На сцену тем временем поочередно поднимаются сотрудники канала, наиболее полно проявившие себя на поприще оральных услуг руководству, за ними люди, спалившие на нас кучу рекламного бабла, лицемерно именуемые нами партнерами, чьи руки Лобов жмет таким образом, что его задница, кажется, оказывается выше уровня головы. Всем вручаются какие-то херовые вымпелы, дипломы в виде подушечек алого бархата с надписью «Лучшему в ...» (разобрать невозможно), черные коробки с суперпризами (размером побольше для партнеров, поменьше – для рядовых холопов). После этого начинают поздравлять редакции (тут обходится без коробок), и их представители получают цветы и статуэтки в виде микрофонов. Каждый раз, когда кто-то поднимается на сцену, из динамиков звучат фанфары.

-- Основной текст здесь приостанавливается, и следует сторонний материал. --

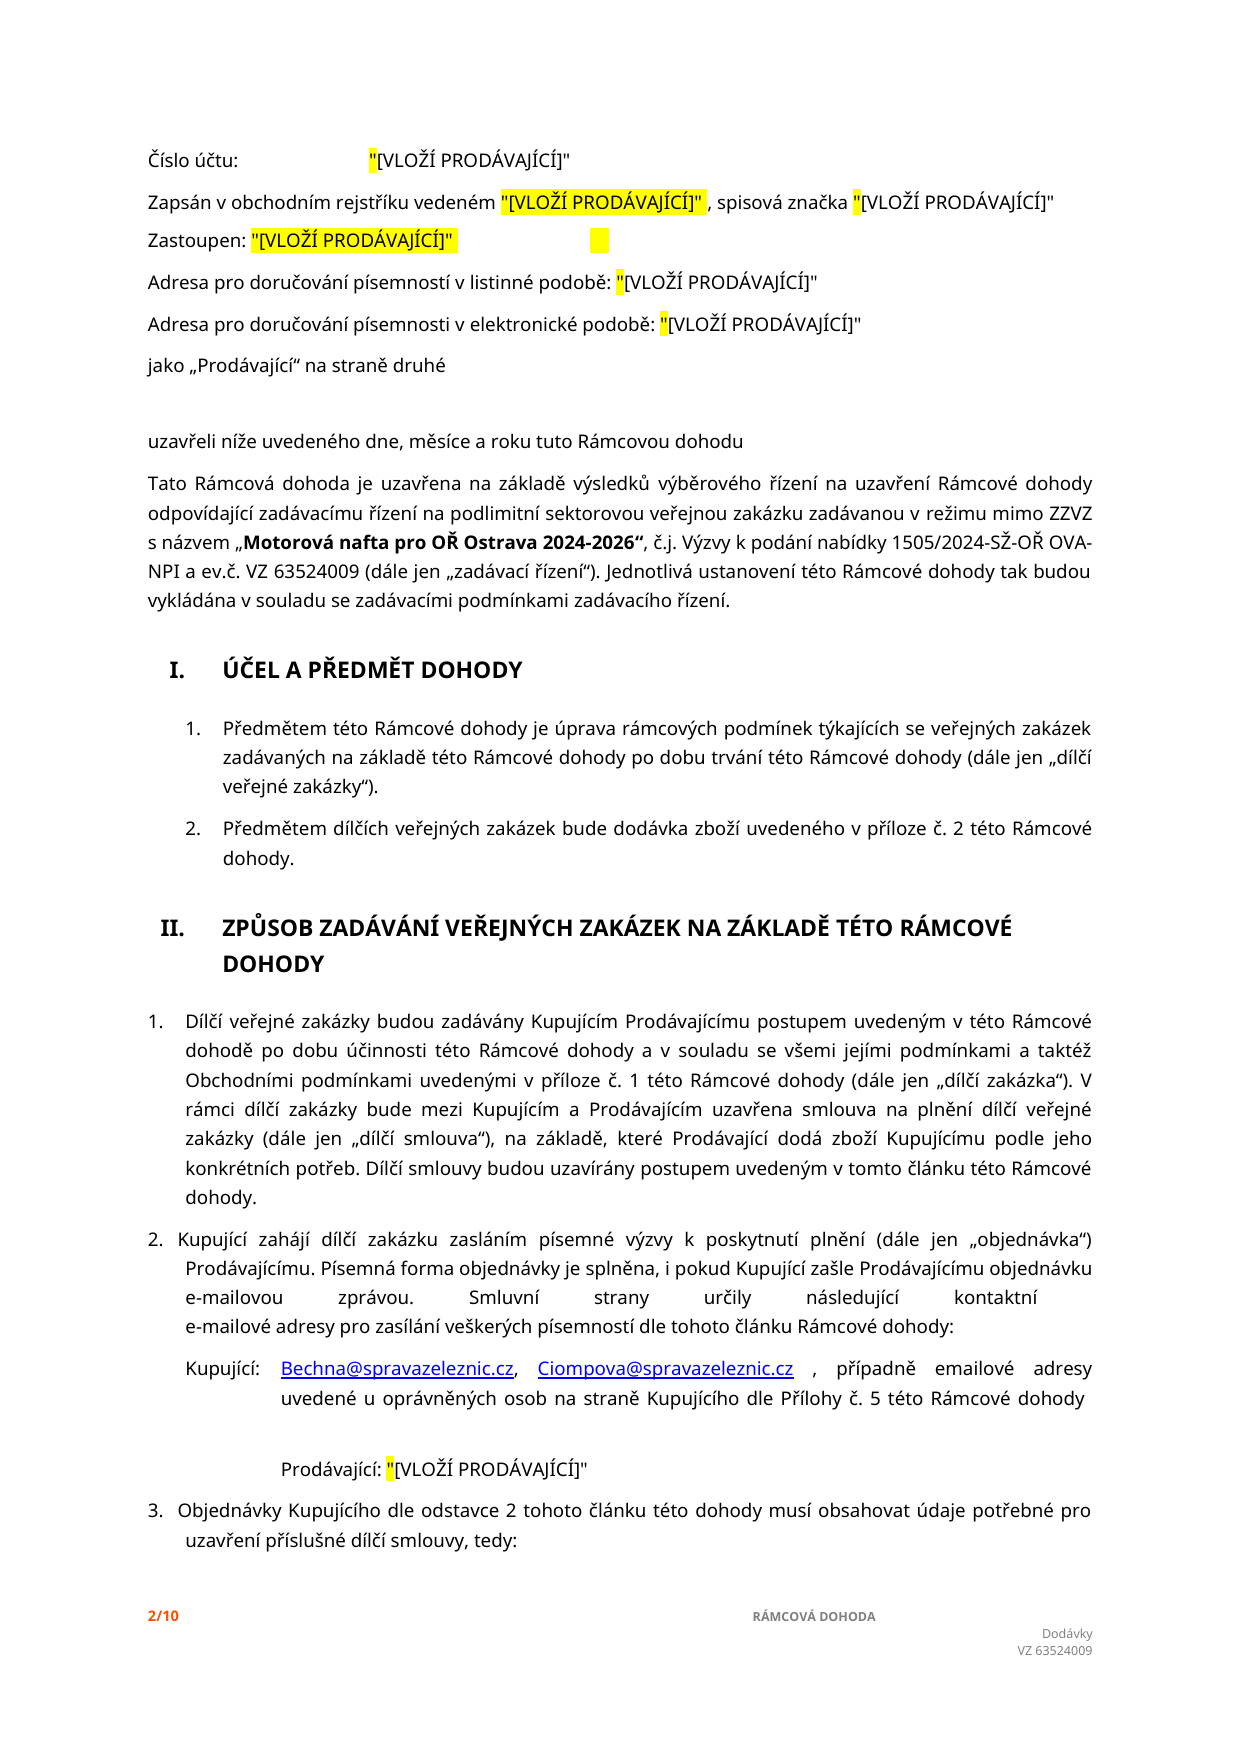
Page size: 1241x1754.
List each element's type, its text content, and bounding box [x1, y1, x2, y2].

– Тоже мне, «Грэмми», блядь, устроили! – сплевывает Антон, а я настолько ошарашен таким маскарадом, что перманентно отпиваю из Дашиного бокала и делаю вид, что ко мне эта инфернальная хуйня никакого отношения не имеет. Развлекаю себя тем, что верчу головой в поисках новых сотрудниц или просто приятно одетых телочек (скорее для проформы, потому что, с одной стороны, рядом стоит Даша, а с другой – пять минут назад я твердо решил валить к Наташе, часа через три. Ну, то есть не совсем твердо, как пойдет. Но решил).

Разглядывая зал, упираюсь в левый фланг, на котором, прислонившись плечом к стене, стоит Хижняк, одетый в черный смокинг и кроссовки. Злорадно отмечаю, что под смокинг надета рубашка, тогда как настоящий фрик вырядился бы в майку. Незамедлительно сообщаю Антону, что Хижняк – лох. Антон разводит руками, давая понять, что это и так очевидно. Даже не глядит в сторону Хижняка. Рядом с Антоном корреспондентка из новостной редакции, в узкой юбке с разрезом и обтягивающем пуловере.

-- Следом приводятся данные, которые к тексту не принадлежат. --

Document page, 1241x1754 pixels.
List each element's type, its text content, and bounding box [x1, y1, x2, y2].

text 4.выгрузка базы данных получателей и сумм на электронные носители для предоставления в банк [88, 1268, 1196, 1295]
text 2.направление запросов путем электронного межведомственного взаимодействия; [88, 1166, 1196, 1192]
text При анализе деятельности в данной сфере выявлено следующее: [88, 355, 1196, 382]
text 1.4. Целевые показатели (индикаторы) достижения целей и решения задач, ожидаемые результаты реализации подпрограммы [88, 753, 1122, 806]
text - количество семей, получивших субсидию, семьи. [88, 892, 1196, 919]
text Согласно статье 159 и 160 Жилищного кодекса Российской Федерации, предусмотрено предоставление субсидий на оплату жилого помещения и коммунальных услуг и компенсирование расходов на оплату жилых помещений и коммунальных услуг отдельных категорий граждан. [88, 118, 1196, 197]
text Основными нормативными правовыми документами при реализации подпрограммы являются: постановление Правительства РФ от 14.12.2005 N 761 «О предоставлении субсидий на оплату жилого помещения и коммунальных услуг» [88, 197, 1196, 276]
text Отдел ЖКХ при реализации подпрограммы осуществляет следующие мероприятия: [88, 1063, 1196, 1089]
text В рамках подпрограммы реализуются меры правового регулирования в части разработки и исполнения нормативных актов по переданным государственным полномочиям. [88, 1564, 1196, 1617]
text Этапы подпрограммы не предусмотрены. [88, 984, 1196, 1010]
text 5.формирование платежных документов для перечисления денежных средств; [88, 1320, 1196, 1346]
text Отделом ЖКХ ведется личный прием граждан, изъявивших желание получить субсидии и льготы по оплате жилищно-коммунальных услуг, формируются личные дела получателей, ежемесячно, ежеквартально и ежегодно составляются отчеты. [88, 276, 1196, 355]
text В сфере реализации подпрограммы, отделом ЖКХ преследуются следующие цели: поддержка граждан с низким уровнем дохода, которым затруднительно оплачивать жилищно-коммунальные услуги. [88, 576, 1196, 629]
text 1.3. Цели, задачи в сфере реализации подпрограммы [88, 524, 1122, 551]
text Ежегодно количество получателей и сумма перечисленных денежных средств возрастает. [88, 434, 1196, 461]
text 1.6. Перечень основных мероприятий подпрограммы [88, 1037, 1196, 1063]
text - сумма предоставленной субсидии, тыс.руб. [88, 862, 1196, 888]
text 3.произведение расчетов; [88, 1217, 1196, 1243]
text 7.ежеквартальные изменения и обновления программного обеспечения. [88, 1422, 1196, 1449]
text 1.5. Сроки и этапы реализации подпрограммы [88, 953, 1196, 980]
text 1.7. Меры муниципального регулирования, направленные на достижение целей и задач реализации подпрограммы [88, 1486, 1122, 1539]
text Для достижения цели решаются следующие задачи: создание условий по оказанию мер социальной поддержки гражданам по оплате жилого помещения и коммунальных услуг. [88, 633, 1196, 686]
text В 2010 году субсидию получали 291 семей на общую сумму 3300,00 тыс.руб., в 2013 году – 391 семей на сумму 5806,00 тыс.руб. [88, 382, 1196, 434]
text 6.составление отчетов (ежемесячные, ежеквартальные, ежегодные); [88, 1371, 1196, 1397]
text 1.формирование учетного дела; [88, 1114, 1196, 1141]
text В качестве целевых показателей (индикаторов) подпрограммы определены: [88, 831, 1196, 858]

– А я ее сначала не приметил, – шепчу ему на ухо.

– Карманный вариант, – отвечает он.

Чествование героев вчерашних дней плавно подходит к концу. Отъезжает занавес, обнаруживающий хор бледнолицых детей, которые начинают жалобно тянуть «Прекрасное далеко».

– Они правда из детского дома? – спрашивает ктото рядом, заставляя меня подавиться вином так, что часть жидкости приходится сплюнуть себе под ноги.

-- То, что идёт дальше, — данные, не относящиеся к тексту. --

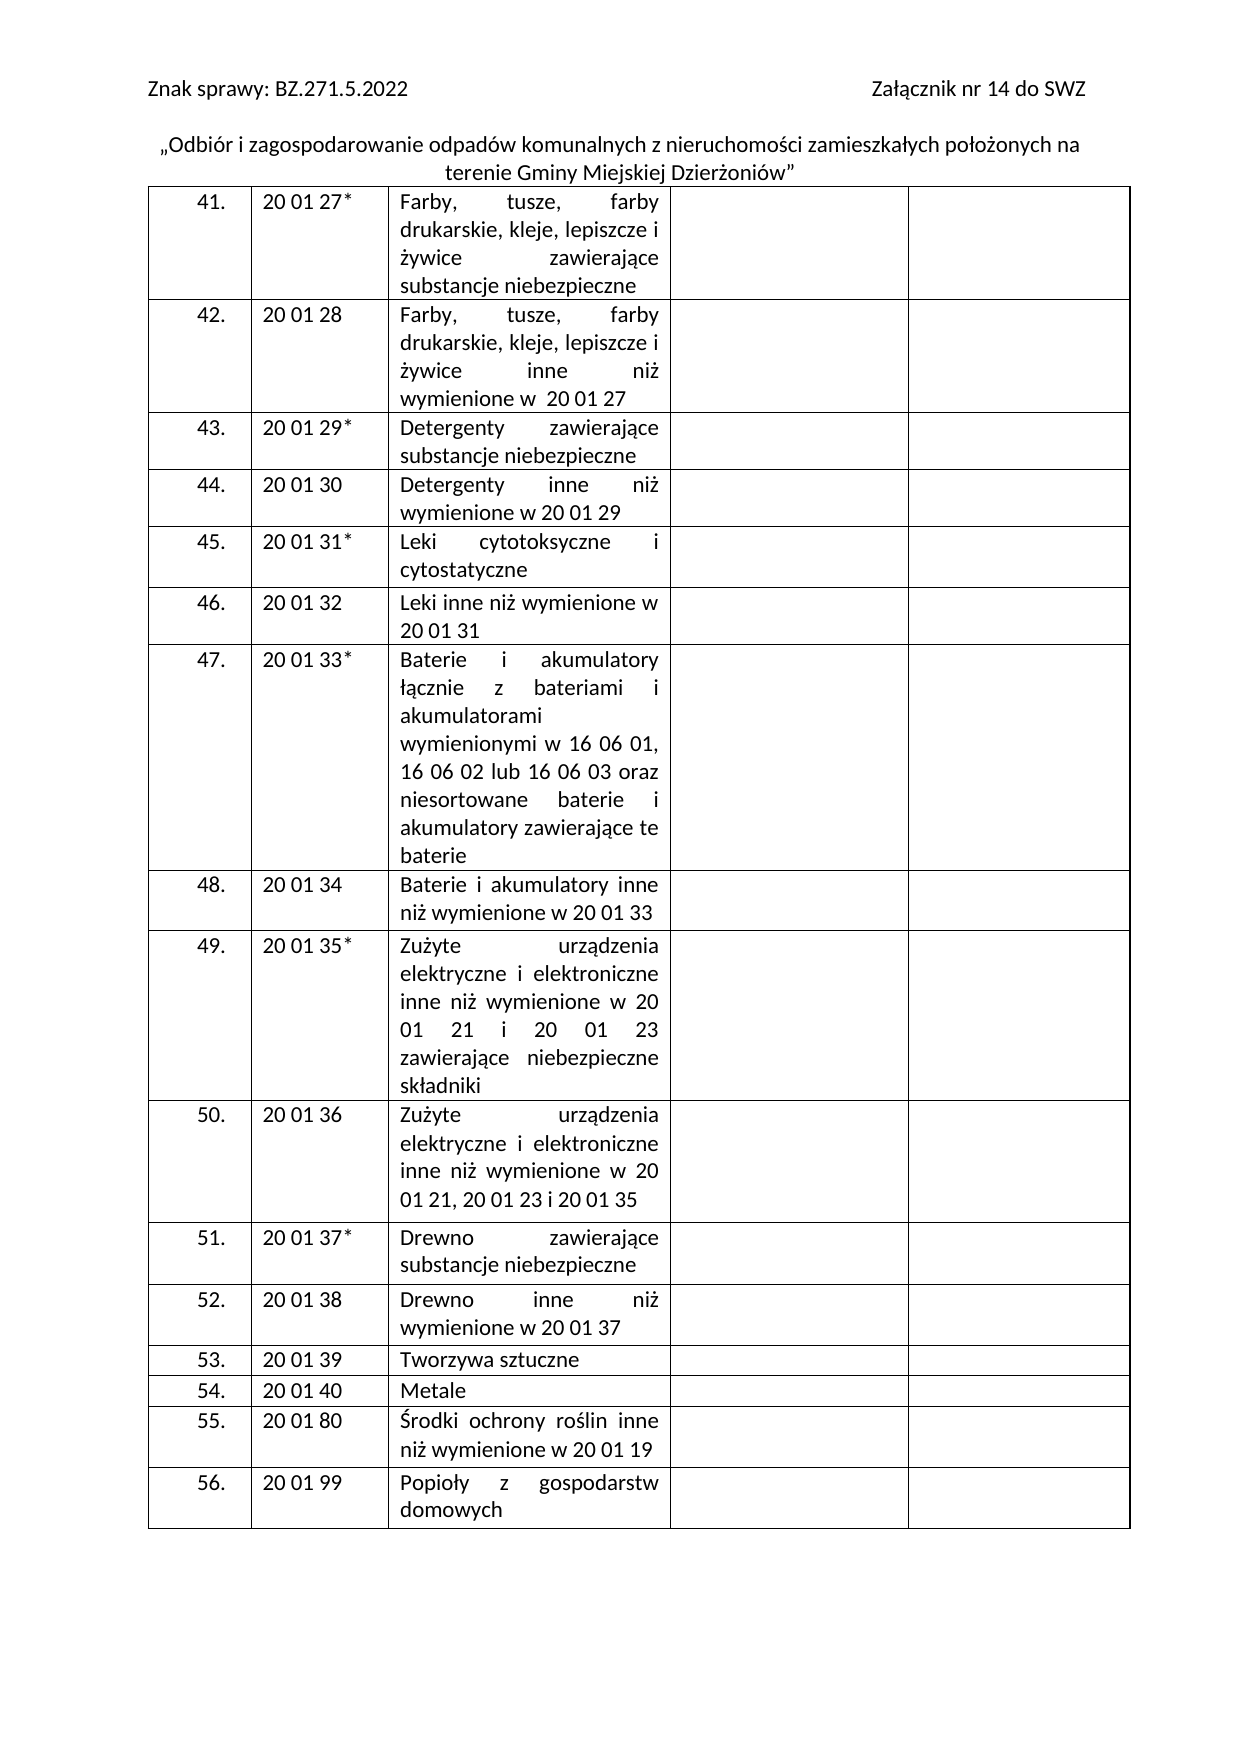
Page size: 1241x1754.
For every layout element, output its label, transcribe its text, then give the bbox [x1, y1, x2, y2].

table_cell Zużyte urządzenia elektryczne i elektroniczne inne niż wymienione w 20 01 21 i 20 01 23 zawierające niebezpieczne składniki [389, 931, 670, 1099]
table_cell Popioły z gospodarstw domowych [389, 1468, 670, 1527]
table_cell [149, 1285, 251, 1344]
table_cell [909, 527, 1129, 587]
table_cell [671, 1223, 908, 1284]
table_cell Detergenty zawierające substancje niebezpieczne [389, 413, 670, 469]
table_cell [149, 1468, 251, 1527]
table_cell 20 01 32 [252, 588, 388, 644]
table_cell [671, 1407, 908, 1467]
table_cell 20 01 40 [252, 1376, 388, 1406]
table_cell Metale [389, 1376, 670, 1406]
table_cell [909, 300, 1129, 412]
table_cell [149, 1101, 251, 1222]
table_cell [149, 871, 251, 930]
table_cell 20 01 27* [252, 187, 388, 299]
table_cell [909, 1223, 1129, 1284]
table_cell [149, 187, 251, 299]
table_cell Drewno inne niż wymienione w 20 01 37 [389, 1285, 670, 1344]
table_cell [909, 1468, 1129, 1527]
table_cell Zużyte urządzenia elektryczne i elektroniczne inne niż wymienione w 20 01 21, 20 01 23 i 20 01 35 [389, 1101, 670, 1222]
table_cell [671, 1468, 908, 1527]
table_cell [671, 931, 908, 1099]
table_cell [149, 1407, 251, 1467]
table_cell [909, 470, 1129, 526]
table_cell [149, 588, 251, 644]
table_cell Farby, tusze, farby drukarskie, kleje, lepiszcze i żywice zawierające substancje niebezpieczne [389, 187, 670, 299]
table_cell Leki inne niż wymienione w 20 01 31 [389, 588, 670, 644]
table_cell 20 01 29* [252, 413, 388, 469]
table_cell 20 01 39 [252, 1346, 388, 1375]
table_cell [909, 931, 1129, 1099]
table_cell 20 01 34 [252, 871, 388, 930]
table_cell 20 01 80 [252, 1407, 388, 1467]
table_cell Tworzywa sztuczne [389, 1346, 670, 1375]
table_cell [909, 1285, 1129, 1344]
table_cell [671, 1101, 908, 1222]
table_cell [149, 527, 251, 587]
table_cell [149, 645, 251, 869]
table_cell [671, 413, 908, 469]
table_cell [909, 588, 1129, 644]
table_cell 20 01 31* [252, 527, 388, 587]
table_cell [149, 300, 251, 412]
table_cell [671, 1346, 908, 1375]
table_cell [671, 527, 908, 587]
table_cell 20 01 38 [252, 1285, 388, 1344]
table_cell [909, 871, 1129, 930]
table_cell [149, 1346, 251, 1375]
table_cell 20 01 28 [252, 300, 388, 412]
table_cell [149, 470, 251, 526]
table_cell 20 01 36 [252, 1101, 388, 1222]
table_cell [671, 470, 908, 526]
table_cell [671, 871, 908, 930]
table_cell [671, 300, 908, 412]
table_cell [671, 187, 908, 299]
table_cell Środki ochrony roślin inne niż wymienione w 20 01 19 [389, 1407, 670, 1467]
table_cell Drewno zawierające substancje niebezpieczne [389, 1223, 670, 1284]
table_cell Farby, tusze, farby drukarskie, kleje, lepiszcze i żywice inne niż wymienione w 20 01 27 [389, 300, 670, 412]
table_cell 20 01 37* [252, 1223, 388, 1284]
table_cell Baterie i akumulatory inne niż wymienione w 20 01 33 [389, 871, 670, 930]
table_cell [909, 187, 1129, 299]
table_cell [671, 645, 908, 869]
table_cell [149, 931, 251, 1099]
table_cell [909, 1346, 1129, 1375]
table_cell [909, 645, 1129, 869]
table_cell [149, 413, 251, 469]
table_cell [671, 1376, 908, 1406]
table_cell [149, 1223, 251, 1284]
table_cell [909, 413, 1129, 469]
table_cell Baterie i akumulatory łącznie z bateriami i akumulatorami wymienionymi w 16 06 01, 16 06 02 lub 16 06 03 oraz niesortowane baterie i akumulatory zawierające te baterie [389, 645, 670, 869]
table_cell 20 01 99 [252, 1468, 388, 1527]
table_cell 20 01 33* [252, 645, 388, 869]
table_cell 20 01 35* [252, 931, 388, 1099]
table_cell [671, 1285, 908, 1344]
table_cell Detergenty inne niż wymienione w 20 01 29 [389, 470, 670, 526]
table_cell [671, 588, 908, 644]
table_cell 20 01 30 [252, 470, 388, 526]
table_cell [909, 1376, 1129, 1406]
table_cell [909, 1407, 1129, 1467]
table_cell Leki cytotoksyczne i cytostatyczne [389, 527, 670, 587]
table_cell [909, 1101, 1129, 1222]
table_cell [149, 1376, 251, 1406]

В руках у собравшихся сверкают бокалы. Начинается броуновское движение. Люди разбиваются на группки, подтягиваются к фуршетным столам, берут тарелки и приборы. Замечаю свою бригаду, машу им рукой, но они, кажется, меня не видят.

– Перекусим? – предлагает Даша.

– Наверное, – неопределенно отвечаю я и даю увлечь себя к закускам.

По дороге нам попадается Лобов под руку с директрисой большого рекламного агентства.

– О, какие люди! – Он картинно раскланивается. – А это, Оксана, самые большие звезды канала. – Лобов уже сильно подшофе. – Такие большие, по секрету тебе скажу, что самому приходится к ним на прием записываться.

– Ой, Анатолий Борисович, вы заставляете меня краснеть! – жеманничает Даша.

– Оксана, – протягивает мне руку девица, и я перекладываю тарелку в левую руку, чтобы поприветствовать ее.

– А вы садитесь к нам! – показывает Лобов в левый угол зала, где сосредоточен десяток столов «персона вип-вип».

– Да мы же со своими редакциями! – неуверенно мычу я.

– Конечно, Анатолий Борисович, – Семисветова больно щиплет меня за бок, – сейчас возьмем что-нибудь куснуть и присоединимся!

– Ну, возьми... куснуть... – фыркаю я.

– У них за столом уже Хижняк сидит. – Семисветова стучит меня по голове. – Хочешь устроить ему бенефис?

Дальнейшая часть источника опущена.